*** PASSAGE PROVIDED ***
# 2007 Neck Banded Ross



## Classof81 (Dec 19, 2005)

I thought I would post my first neck banded Ross Gooses from the 2007 spring season. It was banded in Nunavut Wolf Creek Area and was hatched in 2004 or earlier. Funny thing is I didn't notice the band when I shot a double and the other bird almost hit me. Lucky I guess....have a great spring!


----------



## bandman (Feb 13, 2006)

Simply a spectacular looking bird and mount! Congrats!! :beer: :beer:


----------



## Leo Porcello (Jul 10, 2003)

very very nice!! :beer:


----------



## Horker23 (Mar 2, 2006)

lucky, the mount looks good too!


----------



## dfisher (Oct 12, 2007)

Excellent looking little goose.
Good work :beer: 
Dan


----------



## hunter121390 (Nov 7, 2006)

awsome mount


----------



## USSapper (Sep 26, 2005)

Awesome man! Congrats


----------



## bluebill25 (Mar 29, 2006)

we shot a yellow neck band Ross last spring hatched the same yr. Very nice bird


----------



## dwshunt (Apr 26, 2003)

Great looking mount, who did the work for you?

Only one band for me and it was a canada 5 years old.


----------



## Classof81 (Dec 19, 2005)

bluebill25: I trust you did the right thing with that yellowbanded Rossi you took last year. dwshunt: The bird was done by J&K taxidermy in Kindred ND.


----------



## AWO (Mar 9, 2008)

Awesome mount. :beer:


----------
*** DATASET EXCERPT ***
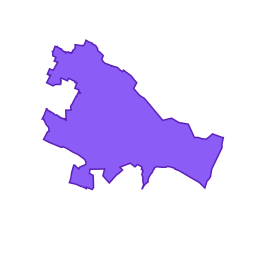 the district of Zinacantepec, México, Mexico, rotated 288°
{"feature_id": "50627088B3393868502774", "entity_name": "Zinacantepec", "entity_type": "district", "adm_level": 2, "iso_a3": "MEX", "parent_name": "Mexico", "parent_adm1": "México", "projection": "mercator", "projection_center": [-99.791, 19.204], "detail": "fine", "context": "isolated", "style": "filled", "palette": "violet", "viewbox_px": 256, "rotation_deg": 288, "n_neighbors": 0, "source": "geoboundaries", "source_scale": "gbopen_adm2", "svg_char_len": 5210}
<svg xmlns="http://www.w3.org/2000/svg" viewBox="0 0 256 256"><g transform="rotate(288 128 128)"><path d="M57.9,89.1L58.5,96.0L57.9,101.1L58.1,102.3L57.5,107.1L58.8,106.6L58.5,113.0L60.9,113.6L72.3,109.5L72.8,105.4L77.0,104.6L81.8,118.4L74.8,118.9L69.9,127.2L78.1,130.8L80.6,132.0L81.0,132.6L86.3,135.8L88.2,132.5L92.2,137.2L95.3,141.3L94.5,143.1L93.2,146.6L96.3,148.4L95.3,153.1L94.8,153.4L92.8,153.5L92.5,155.4L91.3,155.1L90.9,155.7L89.3,155.5L88.0,155.6L84.7,158.0L84.0,157.8L81.1,159.0L79.1,160.4L78.1,160.2L76.9,160.7L76.7,160.2L73.9,160.2L75.1,160.3L75.3,160.6L75.8,160.5L76.3,160.5L76.9,160.8L77.9,160.9L78.4,161.2L79.8,161.7L80.8,162.3L81.7,162.9L82.9,163.8L84.4,163.1L87.6,163.1L90.6,163.8L91.0,163.9L93.7,164.9L95.8,164.8L96.9,165.5L98.7,165.7L99.6,166.6L100.2,168.0L100.6,169.5L100.7,170.5L101.4,173.2L102.6,176.5L103.4,177.2L103.7,177.6L103.9,178.1L103.8,178.5L104.1,180.2L104.1,185.1L103.5,185.2L103.5,185.3L103.3,187.6L103.2,188.4L103.2,190.0L102.6,192.4L101.3,198.4L100.4,202.2L98.2,212.7L94.7,219.6L102.4,219.6L103.4,220.4L107.0,221.5L114.8,220.3L138.2,223.5L141.9,222.3L148.4,221.6L148.1,220.0L148.4,214.0L148.2,213.8L148.5,211.6L148.6,210.3L144.4,207.8L141.4,205.6L140.7,201.6L140.6,197.0L139.4,194.2L150.3,184.1L148.9,174.6L150.8,166.4L146.0,158.7L161.2,134.5L162.4,129.6L163.2,127.9L167.3,121.2L173.8,122.3L175.6,119.3L178.5,115.0L179.0,113.7L179.5,112.1L181.6,105.8L179.9,105.5L180.4,103.5L181.0,101.9L182.2,99.5L182.3,98.8L182.3,98.0L182.3,97.4L182.1,96.1L182.1,95.1L182.2,94.7L182.1,94.1L181.7,93.5L182.3,93.2L182.2,92.8L182.2,92.5L182.1,91.7L182.3,90.9L182.4,87.4L182.4,86.1L183.0,84.8L183.2,84.5L184.2,83.0L184.5,82.7L185.1,82.0L187.4,82.0L187.7,81.9L188.8,82.2L189.1,82.2L189.8,81.0L190.1,80.2L191.2,78.3L191.4,77.9L191.5,77.3L191.6,76.8L192.1,75.9L192.1,75.6L192.5,75.1L194.0,74.6L194.1,74.4L194.3,74.2L194.8,73.7L196.1,72.2L196.5,71.6L196.7,69.4L196.7,68.3L197.6,68.2L197.6,67.1L197.6,66.4L197.7,65.8L197.8,64.3L197.9,63.6L198.1,62.9L198.5,60.9L196.9,61.0L196.2,60.9L195.0,60.8L192.6,60.3L192.4,59.4L192.3,58.6L192.0,58.3L190.9,51.9L189.0,52.8L188.4,52.8L186.5,52.8L186.2,52.7L185.5,52.0L185.3,52.0L184.5,51.5L183.8,51.4L183.3,52.0L183.0,51.8L182.7,51.5L182.3,50.9L182.2,51.0L182.0,50.9L181.9,50.9L182.0,50.7L181.9,50.4L182.0,50.2L181.9,50.1L181.7,50.2L181.4,50.0L181.4,49.9L181.5,49.3L181.4,49.2L181.5,48.9L182.0,48.2L181.8,48.1L181.8,47.9L181.8,47.7L181.6,47.3L181.5,47.2L181.4,47.2L181.1,46.9L181.2,46.6L181.1,46.4L180.9,45.6L181.1,45.4L181.1,45.2L180.7,45.2L181.0,45.0L180.9,44.5L181.0,44.4L181.1,44.1L181.0,43.8L180.8,43.7L180.9,43.4L181.1,42.4L181.4,42.2L181.4,41.7L181.6,41.5L181.7,41.2L182.2,40.8L182.3,40.5L182.3,40.3L182.3,40.2L182.6,40.1L182.6,39.4L182.2,39.0L182.3,38.7L182.7,38.2L182.8,37.9L182.9,37.6L183.1,36.3L183.5,35.7L183.1,35.7L183.2,33.4L181.5,33.3L178.9,33.2L177.9,33.0L177.7,32.7L177.4,32.5L177.1,32.8L173.4,34.2L173.0,37.6L168.8,37.1L168.8,38.3L168.8,38.9L168.9,40.8L159.9,39.0L159.9,35.8L160.1,35.1L157.8,35.0L156.5,34.8L154.1,34.7L154.2,35.2L154.2,36.8L153.7,36.9L153.9,37.4L154.0,37.4L154.2,38.0L145.9,36.6L144.9,43.7L146.6,45.0L147.6,47.4L148.6,50.4L149.1,50.3L149.5,50.2L149.8,50.4L150.3,50.4L150.8,50.0L151.3,50.0L151.7,49.6L151.8,49.7L151.8,49.9L152.2,49.8L152.3,49.7L152.5,49.6L152.5,49.4L153.0,48.8L154.1,48.8L154.2,48.7L154.5,48.7L154.5,49.1L154.8,49.1L154.6,51.6L154.2,55.9L156.6,56.0L156.6,56.4L156.7,56.8L156.7,57.5L156.6,58.5L156.6,58.8L156.2,60.5L156.1,61.2L156.1,62.6L156.1,63.4L154.9,63.4L154.7,65.0L155.0,65.3L155.1,65.5L153.5,65.5L152.2,65.3L149.3,65.2L149.3,66.5L149.2,67.6L149.3,67.6L149.2,68.5L149.0,69.7L147.4,69.7L147.2,70.8L146.8,70.8L146.7,71.9L146.2,71.8L146.4,70.6L146.0,70.5L146.0,69.7L144.6,69.4L142.5,69.4L142.4,68.9L138.6,68.3L137.9,68.1L137.0,68.0L133.6,67.5L131.9,66.9L130.5,66.8L127.6,68.3L126.3,65.0L125.8,63.3L117.2,66.4L116.8,66.6L116.5,66.8L116.4,66.3L116.5,66.2L116.4,66.1L116.6,65.9L116.8,65.5L117.3,65.1L117.4,64.7L117.3,64.4L117.2,64.4L117.3,64.3L117.3,64.2L117.1,64.1L116.9,63.9L116.9,63.6L116.7,63.2L116.9,62.8L116.8,62.5L116.9,62.3L116.9,62.2L117.0,62.1L116.8,61.7L116.9,61.4L116.7,61.5L116.7,61.2L116.9,61.1L116.9,60.9L117.0,60.6L117.0,60.4L117.1,60.0L117.2,59.7L117.4,59.3L117.4,59.1L117.6,59.0L117.6,58.4L117.8,58.4L117.8,58.0L117.9,57.7L118.1,57.1L118.4,56.6L118.4,56.1L117.8,54.8L117.9,54.1L118.1,53.7L118.9,52.8L118.8,52.5L118.8,52.4L118.7,52.3L119.0,51.7L119.0,51.4L119.1,50.8L119.4,50.4L119.5,49.0L119.4,48.9L119.3,48.5L119.4,48.2L119.7,48.2L119.6,47.9L119.7,47.5L120.0,47.2L120.4,45.8L120.7,45.6L120.9,45.5L121.0,45.2L121.1,45.5L121.1,44.8L119.0,44.5L116.1,44.4L113.7,44.2L112.3,43.9L110.3,43.6L110.5,43.9L109.7,45.5L110.0,45.7L109.4,46.2L109.1,46.1L108.4,47.0L106.6,48.4L106.2,49.0L105.9,49.3L105.6,49.7L105.0,51.0L104.6,51.3L104.5,51.6L104.2,51.9L103.8,52.5L103.7,52.5L103.1,52.9L102.8,53.0L102.0,53.2L101.5,53.4L101.3,53.8L101.1,53.8L100.4,54.0L100.3,53.7L99.7,53.1L99.6,52.9L99.6,52.7L91.0,51.2L90.0,57.4L89.1,68.9L89.0,69.6L89.2,71.2L90.1,71.4L89.9,74.8L88.0,83.4L87.4,88.5L86.7,90.7L84.7,96.6L82.7,98.4L80.9,99.1L80.2,99.0L75.9,94.2L74.8,93.9L74.0,93.9L74.8,91.4L75.9,89.4L76.2,88.4L75.9,87.9L68.0,88.2L64.3,88.9L59.4,89.3L57.9,89.1Z" fill="#8b5cf6" stroke="#5b21b6" stroke-width="1.5"/></g></svg>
***
■ SHORT EXERCISE 1 ■
Using the forum thread about the neck-banded Ross goose, say whether each statement agrees with it. Answer yes or no for each and quote the deciding words.
(a) The goose was banded in the Wolf Creek area of Nunavut.
(b) The poster spotted the band before shooting the bird.
(c) The goose was mounted by a taxidermist in Fargo.
■ SHORT EXERCISE 2 ■
Write out the part of the banded Ross goose thread from "I thought I" to "a great spring!", word for word.
The material shown here was taken from a different source than the goose thread.

■ FINISHED ANSWER 1 ■
(a) Yes: "It was banded in Nunavut Wolf Creek Area"
(b) No: "I didn't notice the band when I shot a double"
(c) No: "The bird was done by J&K taxidermy in Kindred ND."

■ FINISHED ANSWER 2 ■
I thought I would post my first neck banded Ross Gooses from the 2007 spring season. It was banded in Nunavut Wolf Creek Area and was hatched in 2004 or earlier. Funny thing is I didn't notice the band when I shot a double and the other bird almost hit me. Lucky I guess....have a great spring!